Deep dive
How CSVPrune's deterministic cleaning pipeline works
CSVPrune models cleaning as an explicit, ordered pipeline rather than a pile of one-off edits. Each operation is a discrete, column-aware step — trim whitespace, normalize email-like values to lowercase, find/replace with literal text or a regular expression, coerce a column to a number, currency, date, or boolean, remove duplicates by whole row or by key, prune selected rows, or add a calculated column — and the steps run in the order you arrange them, every time, with the same result. Determinism is the point: the same input and the same recipe always produce the same output, which is what makes the work auditable and safe to automate.
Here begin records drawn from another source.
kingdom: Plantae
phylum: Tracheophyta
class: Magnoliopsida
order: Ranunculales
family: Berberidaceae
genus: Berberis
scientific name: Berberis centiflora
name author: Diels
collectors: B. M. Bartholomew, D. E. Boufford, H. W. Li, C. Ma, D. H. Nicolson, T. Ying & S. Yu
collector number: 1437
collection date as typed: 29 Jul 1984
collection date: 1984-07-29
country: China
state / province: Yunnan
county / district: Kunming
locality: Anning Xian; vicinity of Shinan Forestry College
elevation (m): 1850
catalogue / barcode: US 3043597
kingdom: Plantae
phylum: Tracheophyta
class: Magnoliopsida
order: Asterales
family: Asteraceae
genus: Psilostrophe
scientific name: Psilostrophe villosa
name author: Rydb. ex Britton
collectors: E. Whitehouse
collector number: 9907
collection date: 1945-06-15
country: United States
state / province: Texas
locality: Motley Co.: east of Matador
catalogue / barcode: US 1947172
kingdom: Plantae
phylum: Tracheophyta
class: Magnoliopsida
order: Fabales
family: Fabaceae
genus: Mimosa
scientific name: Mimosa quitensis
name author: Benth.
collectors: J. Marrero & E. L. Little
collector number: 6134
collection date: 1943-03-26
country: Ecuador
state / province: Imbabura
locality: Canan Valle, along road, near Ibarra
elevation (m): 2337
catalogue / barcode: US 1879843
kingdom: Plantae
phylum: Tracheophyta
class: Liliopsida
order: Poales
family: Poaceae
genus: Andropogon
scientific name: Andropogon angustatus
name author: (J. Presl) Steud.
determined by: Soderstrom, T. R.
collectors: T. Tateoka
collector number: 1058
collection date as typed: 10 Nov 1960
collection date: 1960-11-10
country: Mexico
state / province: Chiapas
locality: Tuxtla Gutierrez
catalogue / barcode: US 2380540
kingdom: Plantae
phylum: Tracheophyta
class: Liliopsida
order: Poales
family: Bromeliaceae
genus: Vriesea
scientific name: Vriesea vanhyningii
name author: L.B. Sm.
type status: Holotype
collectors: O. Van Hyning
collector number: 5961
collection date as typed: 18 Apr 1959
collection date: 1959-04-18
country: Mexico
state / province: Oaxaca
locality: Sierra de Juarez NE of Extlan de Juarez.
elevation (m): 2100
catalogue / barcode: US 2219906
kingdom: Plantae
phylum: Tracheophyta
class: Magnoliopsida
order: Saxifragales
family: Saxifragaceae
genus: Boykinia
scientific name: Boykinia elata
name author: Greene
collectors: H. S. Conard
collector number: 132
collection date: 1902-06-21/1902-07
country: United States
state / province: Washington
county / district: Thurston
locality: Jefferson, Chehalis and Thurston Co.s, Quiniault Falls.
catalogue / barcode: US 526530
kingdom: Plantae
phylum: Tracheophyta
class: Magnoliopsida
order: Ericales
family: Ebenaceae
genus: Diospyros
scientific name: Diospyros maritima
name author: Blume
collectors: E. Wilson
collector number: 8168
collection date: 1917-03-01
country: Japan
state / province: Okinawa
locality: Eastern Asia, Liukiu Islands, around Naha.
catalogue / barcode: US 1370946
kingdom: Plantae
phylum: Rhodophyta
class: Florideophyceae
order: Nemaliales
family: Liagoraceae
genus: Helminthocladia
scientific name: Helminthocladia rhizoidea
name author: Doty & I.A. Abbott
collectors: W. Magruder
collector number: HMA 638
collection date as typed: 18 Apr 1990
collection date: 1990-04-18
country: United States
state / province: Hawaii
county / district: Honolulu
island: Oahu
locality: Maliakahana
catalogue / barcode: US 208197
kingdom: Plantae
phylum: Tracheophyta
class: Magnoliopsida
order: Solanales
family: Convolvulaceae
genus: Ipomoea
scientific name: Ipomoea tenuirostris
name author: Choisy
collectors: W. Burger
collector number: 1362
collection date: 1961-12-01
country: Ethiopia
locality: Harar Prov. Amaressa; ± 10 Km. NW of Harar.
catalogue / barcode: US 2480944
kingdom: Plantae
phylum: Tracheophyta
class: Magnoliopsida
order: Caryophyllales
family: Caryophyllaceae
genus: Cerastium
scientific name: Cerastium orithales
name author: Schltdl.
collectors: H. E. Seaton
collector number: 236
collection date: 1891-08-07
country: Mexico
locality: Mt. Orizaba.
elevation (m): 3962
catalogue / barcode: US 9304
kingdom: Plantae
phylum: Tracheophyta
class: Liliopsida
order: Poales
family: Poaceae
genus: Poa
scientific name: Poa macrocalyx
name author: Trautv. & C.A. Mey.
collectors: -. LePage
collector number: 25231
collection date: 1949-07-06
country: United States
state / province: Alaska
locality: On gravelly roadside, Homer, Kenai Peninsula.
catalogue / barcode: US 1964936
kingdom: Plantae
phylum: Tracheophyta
The operations are also conservative. Type coercion, for instance, only converts values it confidently recognizes and leaves anything ambiguous untouched, so a cleanup never quietly destroys data it did not understand. As you work, a live stats panel shows exactly what happened — original rows, cleaned rows, duplicates removed, cells trimmed, emails normalized, cells replaced, cells coerced, rows pruned — so there is no mystery about the effect of a step. Column profiling complements this by inferring each column's type and surfacing blanks, distinct counts, ranges, and invalid cells, with a one-click filter to show only the rows that fail validation. When the sequence is right, you save it as a recipe and it becomes repeatable across future files, folders, and watch-folder automation — and an audited export can attach a full before/after record of every changed cell for compliance.